As reported by 9TO5GOOGLE, a collaborative team of researchers from Apple and Tel Aviv University has unveiled the 'Principled Coarse-Grained' (PCG) approach. This groundbreaking method is designed to markedly accelerate the generation pace of autoregressive text-to-speech (TTS) models. In the realm of speech synthesis, the PCG technique operates by categorizing speech tokens with similar acoustic properties into unified groups. During the decoding process, it relaxes the stringent matching requirements, which in turn boosts the success rate of speculative decoding.

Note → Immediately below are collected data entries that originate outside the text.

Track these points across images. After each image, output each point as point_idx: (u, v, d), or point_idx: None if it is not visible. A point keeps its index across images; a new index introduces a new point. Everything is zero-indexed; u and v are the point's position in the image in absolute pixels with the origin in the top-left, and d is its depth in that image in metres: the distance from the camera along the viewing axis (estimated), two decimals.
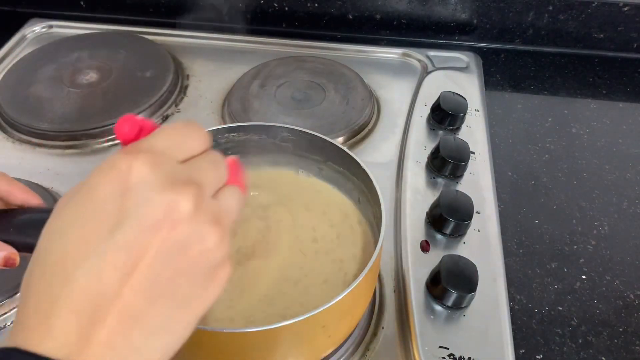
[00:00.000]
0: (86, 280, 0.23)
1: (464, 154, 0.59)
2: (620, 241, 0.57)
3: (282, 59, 0.77)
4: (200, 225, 0.25)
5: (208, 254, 0.25)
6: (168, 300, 0.24)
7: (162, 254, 0.24)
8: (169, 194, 0.24)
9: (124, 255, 0.23)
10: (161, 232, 0.23)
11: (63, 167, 0.63)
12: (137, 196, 0.23)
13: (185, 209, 0.24)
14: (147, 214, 0.23)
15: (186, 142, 0.27)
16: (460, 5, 0.82)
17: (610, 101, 0.76)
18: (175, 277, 0.24)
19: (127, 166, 0.24)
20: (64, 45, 0.80)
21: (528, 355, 0.47)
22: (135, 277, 0.23)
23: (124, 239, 0.23)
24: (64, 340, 0.22)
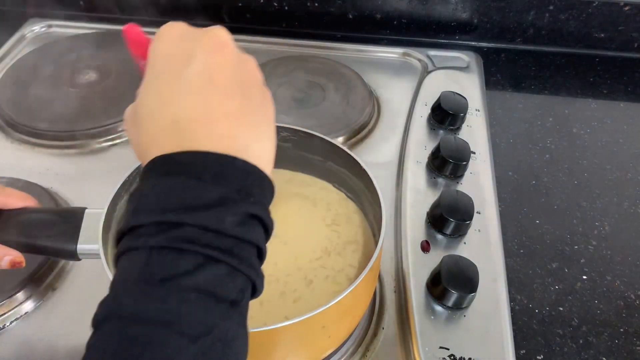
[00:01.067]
0: (185, 102, 0.28)
1: (464, 154, 0.59)
2: (621, 241, 0.57)
3: (282, 59, 0.77)
4: (240, 53, 0.30)
5: (254, 72, 0.31)
6: (249, 100, 0.29)
7: (227, 65, 0.29)
8: (208, 31, 0.30)
9: (203, 77, 0.28)
10: (218, 53, 0.29)
11: (62, 167, 0.63)
12: (189, 38, 0.29)
13: (227, 36, 0.30)
14: (204, 45, 0.29)
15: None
16: (461, 4, 0.82)
17: (611, 101, 0.75)
18: (246, 85, 0.29)
19: (170, 26, 0.30)
20: (63, 45, 0.80)
21: (529, 355, 0.47)
22: (216, 86, 0.28)
23: (197, 67, 0.28)
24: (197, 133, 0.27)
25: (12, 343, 0.47)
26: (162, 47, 0.30)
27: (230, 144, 0.27)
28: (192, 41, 0.29)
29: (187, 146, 0.27)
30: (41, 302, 0.49)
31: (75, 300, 0.50)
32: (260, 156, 0.28)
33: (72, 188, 0.60)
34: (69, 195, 0.59)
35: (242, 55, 0.31)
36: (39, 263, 0.50)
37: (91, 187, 0.60)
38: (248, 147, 0.28)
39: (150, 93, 0.30)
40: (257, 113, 0.29)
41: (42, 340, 0.47)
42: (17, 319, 0.48)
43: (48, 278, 0.51)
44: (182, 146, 0.27)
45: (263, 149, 0.29)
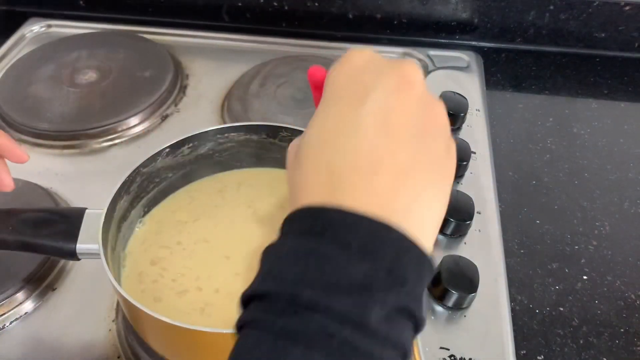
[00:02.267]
0: (349, 145, 0.25)
1: (464, 154, 0.59)
2: (622, 241, 0.57)
3: (282, 58, 0.77)
4: (427, 92, 0.27)
5: (440, 119, 0.27)
6: (425, 156, 0.25)
7: (409, 113, 0.26)
8: (397, 64, 0.27)
9: (378, 118, 0.25)
10: (401, 92, 0.26)
11: (62, 167, 0.63)
12: (373, 71, 0.27)
13: (415, 75, 0.27)
14: (387, 82, 0.26)
15: None
16: (461, 4, 0.82)
17: (612, 101, 0.75)
18: (424, 134, 0.26)
19: (356, 55, 0.28)
20: (63, 44, 0.80)
21: (529, 355, 0.47)
22: (390, 132, 0.25)
23: (373, 105, 0.25)
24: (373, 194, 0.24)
25: (11, 343, 0.47)
26: (341, 77, 0.27)
27: (388, 204, 0.23)
28: (375, 74, 0.26)
29: (338, 199, 0.23)
30: (41, 302, 0.49)
31: (75, 301, 0.50)
32: (423, 226, 0.24)
33: (72, 188, 0.60)
34: (69, 195, 0.59)
35: (430, 99, 0.27)
36: (39, 263, 0.50)
37: (91, 187, 0.60)
38: (410, 212, 0.24)
39: (315, 129, 0.27)
40: (432, 170, 0.25)
41: (41, 341, 0.47)
42: (17, 319, 0.48)
43: (48, 278, 0.51)
44: (333, 197, 0.23)
45: (428, 216, 0.25)
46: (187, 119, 0.70)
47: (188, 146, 0.49)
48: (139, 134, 0.67)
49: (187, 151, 0.49)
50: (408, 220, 0.23)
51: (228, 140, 0.50)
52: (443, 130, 0.27)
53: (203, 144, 0.50)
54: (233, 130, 0.50)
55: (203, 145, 0.50)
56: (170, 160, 0.49)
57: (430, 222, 0.25)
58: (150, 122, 0.69)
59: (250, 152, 0.52)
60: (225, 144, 0.51)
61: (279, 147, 0.51)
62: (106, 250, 0.40)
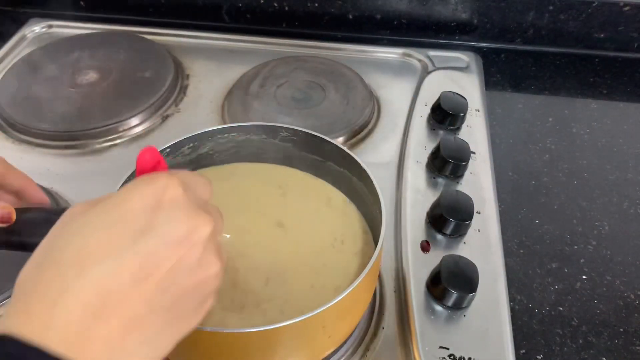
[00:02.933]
0: (101, 277, 0.24)
1: (464, 154, 0.59)
2: (621, 241, 0.57)
3: (282, 59, 0.77)
4: (209, 253, 0.27)
5: (209, 282, 0.28)
6: (167, 314, 0.26)
7: (175, 271, 0.26)
8: (194, 217, 0.27)
9: (142, 263, 0.25)
10: (179, 250, 0.26)
11: (63, 168, 0.63)
12: (167, 213, 0.26)
13: (204, 235, 0.27)
14: (173, 231, 0.26)
15: (203, 186, 0.31)
16: (461, 5, 0.82)
17: (611, 101, 0.76)
18: (178, 294, 0.26)
19: (164, 185, 0.27)
20: (64, 45, 0.80)
21: (528, 355, 0.47)
22: (145, 286, 0.25)
23: (146, 248, 0.25)
24: (65, 331, 0.22)
25: None
26: (134, 199, 0.26)
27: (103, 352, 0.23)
28: (168, 216, 0.26)
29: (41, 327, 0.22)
30: None
31: None
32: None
33: (73, 188, 0.60)
34: (70, 195, 0.59)
35: (206, 261, 0.27)
36: None
37: (91, 187, 0.60)
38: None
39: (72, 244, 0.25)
40: (167, 323, 0.26)
41: None
42: None
43: None
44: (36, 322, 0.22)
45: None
46: (188, 119, 0.70)
47: (188, 146, 0.49)
48: (140, 134, 0.68)
49: (187, 151, 0.49)
50: None
51: (228, 140, 0.50)
52: (202, 291, 0.27)
53: (203, 144, 0.50)
54: (233, 130, 0.50)
55: (203, 145, 0.50)
56: (170, 160, 0.49)
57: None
58: (151, 122, 0.69)
59: (250, 152, 0.52)
60: (225, 144, 0.51)
61: (279, 147, 0.51)
62: None
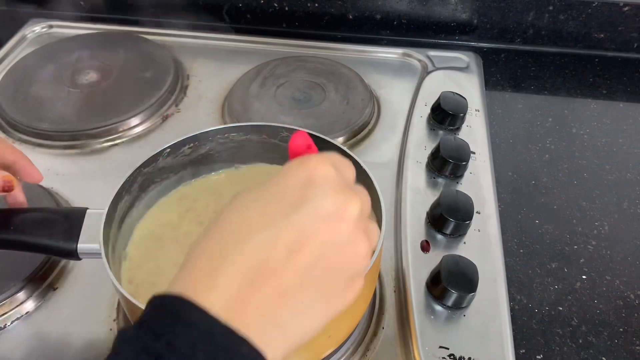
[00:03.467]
0: (257, 247, 0.25)
1: (464, 154, 0.59)
2: (621, 241, 0.57)
3: (282, 59, 0.77)
4: (358, 232, 0.28)
5: (356, 259, 0.28)
6: (317, 288, 0.27)
7: (325, 244, 0.26)
8: (343, 195, 0.28)
9: (296, 235, 0.26)
10: (329, 224, 0.27)
11: (63, 167, 0.63)
12: (317, 189, 0.27)
13: (353, 212, 0.28)
14: (323, 205, 0.27)
15: (349, 168, 0.31)
16: (461, 5, 0.82)
17: (611, 101, 0.76)
18: (327, 269, 0.27)
19: (315, 164, 0.28)
20: (64, 45, 0.80)
21: (528, 355, 0.47)
22: (298, 257, 0.26)
23: (299, 220, 0.26)
24: (224, 294, 0.24)
25: (13, 342, 0.47)
26: (293, 178, 0.28)
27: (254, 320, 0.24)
28: (319, 193, 0.27)
29: (207, 294, 0.24)
30: (42, 301, 0.50)
31: (76, 300, 0.50)
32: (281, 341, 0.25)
33: (73, 188, 0.60)
34: (70, 195, 0.59)
35: (354, 238, 0.28)
36: (40, 263, 0.51)
37: (92, 187, 0.60)
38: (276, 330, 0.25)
39: (242, 204, 0.27)
40: (318, 300, 0.27)
41: (43, 340, 0.47)
42: (18, 318, 0.48)
43: (49, 278, 0.51)
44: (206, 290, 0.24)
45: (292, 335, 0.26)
46: (188, 119, 0.70)
47: (189, 146, 0.49)
48: (140, 134, 0.68)
49: (187, 151, 0.49)
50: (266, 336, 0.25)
51: (229, 140, 0.51)
52: (351, 269, 0.28)
53: (204, 144, 0.50)
54: (233, 130, 0.50)
55: (204, 145, 0.50)
56: (171, 160, 0.49)
57: (292, 341, 0.26)
58: (151, 122, 0.69)
59: (250, 152, 0.52)
60: (225, 144, 0.51)
61: (279, 147, 0.51)
62: (107, 250, 0.40)
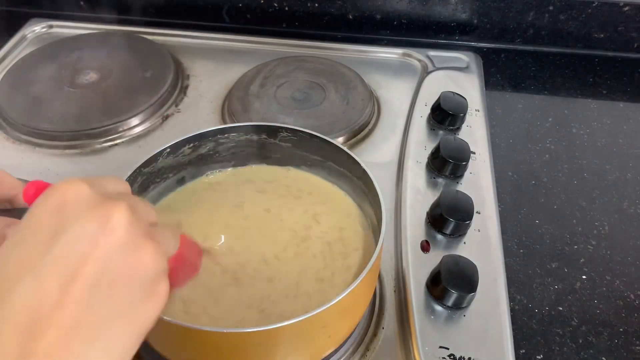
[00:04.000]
0: (26, 294, 0.23)
1: (464, 154, 0.59)
2: (621, 241, 0.57)
3: (282, 59, 0.77)
4: (134, 237, 0.26)
5: (143, 265, 0.26)
6: (108, 307, 0.25)
7: (99, 262, 0.24)
8: (103, 207, 0.25)
9: (62, 267, 0.24)
10: (97, 242, 0.25)
11: (63, 167, 0.63)
12: (72, 211, 0.25)
13: (120, 220, 0.25)
14: (83, 226, 0.25)
15: (113, 180, 0.30)
16: (461, 5, 0.82)
17: (611, 101, 0.76)
18: (113, 284, 0.25)
19: (64, 188, 0.26)
20: (64, 45, 0.80)
21: (528, 355, 0.47)
22: (74, 287, 0.24)
23: (62, 250, 0.24)
24: (6, 355, 0.22)
25: None
26: (39, 210, 0.25)
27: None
28: (74, 215, 0.25)
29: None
30: None
31: None
32: None
33: None
34: None
35: (133, 245, 0.26)
36: None
37: None
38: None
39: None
40: (114, 319, 0.25)
41: None
42: None
43: None
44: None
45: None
46: (188, 119, 0.70)
47: (189, 146, 0.49)
48: (140, 134, 0.68)
49: (188, 151, 0.49)
50: None
51: (229, 140, 0.51)
52: (142, 276, 0.26)
53: (204, 144, 0.50)
54: (233, 130, 0.50)
55: (204, 145, 0.50)
56: (171, 160, 0.49)
57: None
58: (151, 122, 0.69)
59: (250, 152, 0.52)
60: (225, 144, 0.51)
61: (279, 147, 0.51)
62: None
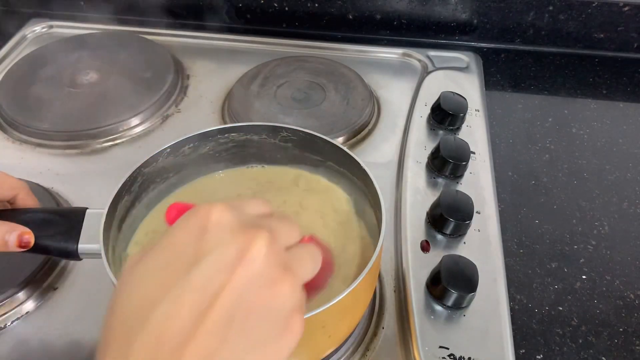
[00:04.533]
0: (161, 321, 0.23)
1: (464, 154, 0.59)
2: (621, 241, 0.57)
3: (282, 59, 0.77)
4: (272, 269, 0.25)
5: (279, 298, 0.26)
6: (241, 340, 0.24)
7: (236, 292, 0.24)
8: (243, 235, 0.25)
9: (199, 295, 0.23)
10: (235, 272, 0.24)
11: (63, 167, 0.63)
12: (213, 237, 0.25)
13: (260, 250, 0.25)
14: (222, 254, 0.24)
15: (256, 203, 0.29)
16: (461, 5, 0.82)
17: (611, 101, 0.76)
18: (248, 317, 0.24)
19: (206, 212, 0.26)
20: (64, 45, 0.80)
21: (528, 355, 0.47)
22: (209, 317, 0.23)
23: (199, 278, 0.24)
24: None
25: (12, 343, 0.47)
26: (181, 232, 0.25)
27: None
28: (214, 240, 0.25)
29: None
30: (42, 302, 0.50)
31: (76, 300, 0.50)
32: None
33: (73, 188, 0.60)
34: (70, 195, 0.59)
35: (270, 277, 0.25)
36: (40, 263, 0.51)
37: (92, 187, 0.60)
38: None
39: (136, 277, 0.25)
40: (250, 352, 0.24)
41: (42, 340, 0.47)
42: (18, 318, 0.48)
43: (49, 278, 0.51)
44: None
45: None
46: (188, 119, 0.70)
47: (189, 146, 0.49)
48: (140, 134, 0.68)
49: (188, 151, 0.49)
50: None
51: (229, 140, 0.51)
52: (278, 310, 0.25)
53: (204, 144, 0.50)
54: (234, 130, 0.50)
55: (204, 145, 0.50)
56: (171, 160, 0.49)
57: None
58: (151, 122, 0.69)
59: (250, 152, 0.52)
60: (226, 144, 0.51)
61: (279, 147, 0.51)
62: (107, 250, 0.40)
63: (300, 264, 0.28)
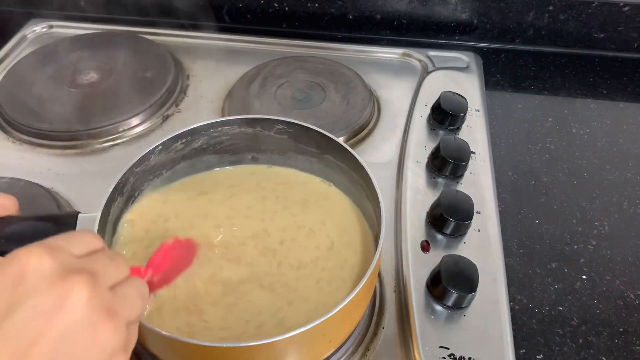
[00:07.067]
0: None
1: (464, 154, 0.59)
2: (621, 241, 0.57)
3: (282, 59, 0.77)
4: (93, 313, 0.25)
5: (100, 342, 0.25)
6: None
7: (53, 341, 0.24)
8: (63, 282, 0.24)
9: (14, 345, 0.23)
10: (52, 320, 0.24)
11: (63, 167, 0.63)
12: (30, 285, 0.24)
13: (79, 296, 0.25)
14: (39, 301, 0.24)
15: (83, 238, 0.29)
16: (461, 5, 0.82)
17: (611, 101, 0.76)
18: (70, 354, 0.24)
19: (25, 258, 0.25)
20: (64, 45, 0.80)
21: (528, 355, 0.47)
22: None
23: (15, 327, 0.23)
24: None
25: None
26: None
27: None
28: (30, 289, 0.24)
29: None
30: None
31: None
32: None
33: (73, 188, 0.60)
34: (70, 195, 0.59)
35: (90, 322, 0.25)
36: None
37: (92, 187, 0.59)
38: None
39: None
40: None
41: None
42: None
43: None
44: None
45: None
46: (188, 119, 0.70)
47: (181, 142, 0.49)
48: (140, 134, 0.68)
49: (180, 147, 0.49)
50: None
51: (222, 133, 0.50)
52: (99, 353, 0.25)
53: (196, 139, 0.49)
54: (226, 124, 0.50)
55: (196, 140, 0.50)
56: (163, 157, 0.49)
57: None
58: (152, 122, 0.69)
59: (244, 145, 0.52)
60: (219, 137, 0.50)
61: (274, 139, 0.51)
62: None
63: (123, 303, 0.28)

Through rigorous experimentation, it has been demonstrated that the PCG method can elevate the speed of speech generation by around 40%, all without the need for retraining the existing model. Moreover, it preserves a low word error rate, ensures high speaker similarity, and achieves a naturalness score of 4.09.
From a practical standpoint, this innovative solution necessitates only an extra 37MB of memory to store the acoustic grouping data, rendering it highly compatible with devices that have limited resources. Looking ahead, the PCG technology is poised to offer robust and high-caliber technical backing for real-time speech functionalities on upcoming Apple platforms.